▸ Exercise goal
An exact transcription of all the records, free of pictures, is the expected answer.
==== Exercise data ====
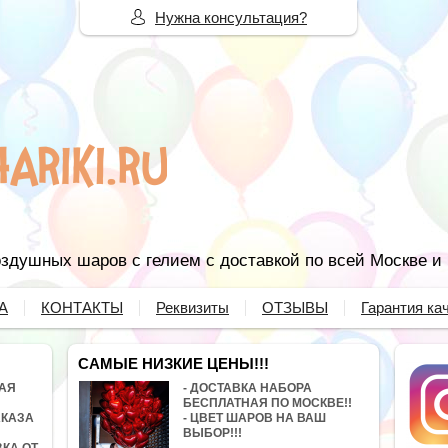
Нужна консультация?
здушных шаров с гелием с доставкой по всей Москве и
А
КОНТАКТЫ
Реквизиты
ОТЗЫВЫ
Гарантия ка
САМЫЕ НИЗКИЕ ЦЕНЫ!!!
НАЯ
- ДОСТАВКА НАБОРА
БЕСПЛАТНАЯ ПО МОСКВЕ!!
АКАЗА
- ЦВЕТ ШАРОВ НА ВАШ
ВЫБОР!!!
ВКА ОТ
====
▸ Answer below
Нужна консультация?
здушных шаров с гелием с доставкой по всей Москве и
А
КОНТАКТЫ
Реквизиты
ОТЗЫВЫ
Гарантия ка
САМЫЕ НИЗКИЕ ЦЕНЫ!!!
НАЯ
- ДОСТАВКА НАБОРА
БЕСПЛАТНАЯ ПО МОСКВЕ!!
АКАЗА
- ЦВЕТ ШАРОВ НА ВАШ
ВЫБОР!!!
ВКА ОТ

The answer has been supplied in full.